Task details: Once the line with "left hip: (481, 297, -2)" is found in the data, output it and each following line exactly, up to and including the line with "left wrist: (528, 275, -17)", and nothing before or after.

Input data:
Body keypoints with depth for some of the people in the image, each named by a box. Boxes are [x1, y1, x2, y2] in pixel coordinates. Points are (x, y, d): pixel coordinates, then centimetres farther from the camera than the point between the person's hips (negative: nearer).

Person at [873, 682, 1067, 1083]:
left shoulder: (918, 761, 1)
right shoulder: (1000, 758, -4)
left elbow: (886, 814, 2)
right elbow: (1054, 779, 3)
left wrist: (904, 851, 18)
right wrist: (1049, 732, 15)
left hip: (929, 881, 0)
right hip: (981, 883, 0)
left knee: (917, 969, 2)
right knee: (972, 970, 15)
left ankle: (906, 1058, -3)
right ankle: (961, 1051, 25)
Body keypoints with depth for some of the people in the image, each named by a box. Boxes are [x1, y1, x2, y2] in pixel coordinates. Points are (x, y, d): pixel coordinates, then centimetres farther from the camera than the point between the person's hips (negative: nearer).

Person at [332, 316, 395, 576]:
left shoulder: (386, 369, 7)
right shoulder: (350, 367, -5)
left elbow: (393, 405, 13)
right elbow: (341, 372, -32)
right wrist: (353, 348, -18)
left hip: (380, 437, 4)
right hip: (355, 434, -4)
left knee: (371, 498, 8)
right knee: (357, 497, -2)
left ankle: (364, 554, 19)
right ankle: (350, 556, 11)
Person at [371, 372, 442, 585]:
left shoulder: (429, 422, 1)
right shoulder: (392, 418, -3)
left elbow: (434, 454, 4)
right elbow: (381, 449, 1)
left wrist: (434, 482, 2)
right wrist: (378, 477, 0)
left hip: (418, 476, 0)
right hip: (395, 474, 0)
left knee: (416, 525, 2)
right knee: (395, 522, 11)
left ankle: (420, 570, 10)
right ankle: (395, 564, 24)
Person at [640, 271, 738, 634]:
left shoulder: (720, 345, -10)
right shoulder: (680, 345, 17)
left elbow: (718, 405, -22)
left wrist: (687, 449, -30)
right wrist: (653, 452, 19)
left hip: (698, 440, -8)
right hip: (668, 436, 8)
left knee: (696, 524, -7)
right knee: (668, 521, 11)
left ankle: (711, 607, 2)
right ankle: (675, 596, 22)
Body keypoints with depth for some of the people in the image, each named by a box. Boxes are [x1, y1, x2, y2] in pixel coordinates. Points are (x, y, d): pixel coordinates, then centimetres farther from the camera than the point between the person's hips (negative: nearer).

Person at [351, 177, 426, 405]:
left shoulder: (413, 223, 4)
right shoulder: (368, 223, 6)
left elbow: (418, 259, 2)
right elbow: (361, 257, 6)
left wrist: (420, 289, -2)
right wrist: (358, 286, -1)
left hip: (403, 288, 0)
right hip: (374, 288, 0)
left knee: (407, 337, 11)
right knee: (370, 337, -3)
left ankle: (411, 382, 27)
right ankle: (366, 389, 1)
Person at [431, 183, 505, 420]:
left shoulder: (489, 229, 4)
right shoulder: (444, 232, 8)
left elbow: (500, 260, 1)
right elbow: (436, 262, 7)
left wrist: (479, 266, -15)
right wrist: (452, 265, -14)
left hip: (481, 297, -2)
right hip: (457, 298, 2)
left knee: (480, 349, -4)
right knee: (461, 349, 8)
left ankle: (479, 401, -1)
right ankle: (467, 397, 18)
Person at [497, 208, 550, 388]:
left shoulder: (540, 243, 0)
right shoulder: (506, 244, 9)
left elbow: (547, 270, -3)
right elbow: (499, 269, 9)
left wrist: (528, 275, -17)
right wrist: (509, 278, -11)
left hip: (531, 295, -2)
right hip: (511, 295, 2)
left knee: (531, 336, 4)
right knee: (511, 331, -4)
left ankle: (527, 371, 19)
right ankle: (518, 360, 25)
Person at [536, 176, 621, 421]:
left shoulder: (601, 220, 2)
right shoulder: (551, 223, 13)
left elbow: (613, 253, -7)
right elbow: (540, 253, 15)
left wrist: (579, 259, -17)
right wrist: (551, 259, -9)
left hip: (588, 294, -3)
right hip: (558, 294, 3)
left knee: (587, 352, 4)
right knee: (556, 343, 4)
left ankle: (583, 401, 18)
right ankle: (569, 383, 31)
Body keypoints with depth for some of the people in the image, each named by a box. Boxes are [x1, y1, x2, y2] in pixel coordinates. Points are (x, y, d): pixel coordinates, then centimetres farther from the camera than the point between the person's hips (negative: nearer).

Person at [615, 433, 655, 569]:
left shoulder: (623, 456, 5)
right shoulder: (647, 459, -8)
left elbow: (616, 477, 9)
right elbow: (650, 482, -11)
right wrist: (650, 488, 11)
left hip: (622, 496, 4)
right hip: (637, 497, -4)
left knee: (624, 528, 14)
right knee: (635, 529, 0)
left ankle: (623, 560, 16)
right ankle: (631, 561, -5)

Exercise answer:
left hip: (481, 297, -2)
right hip: (457, 298, 2)
left knee: (480, 349, -4)
right knee: (461, 349, 8)
left ankle: (479, 401, -1)
right ankle: (467, 397, 18)
Person at [497, 208, 550, 388]:
left shoulder: (540, 243, 0)
right shoulder: (506, 244, 9)
left elbow: (547, 270, -3)
right elbow: (499, 269, 9)
left wrist: (528, 275, -17)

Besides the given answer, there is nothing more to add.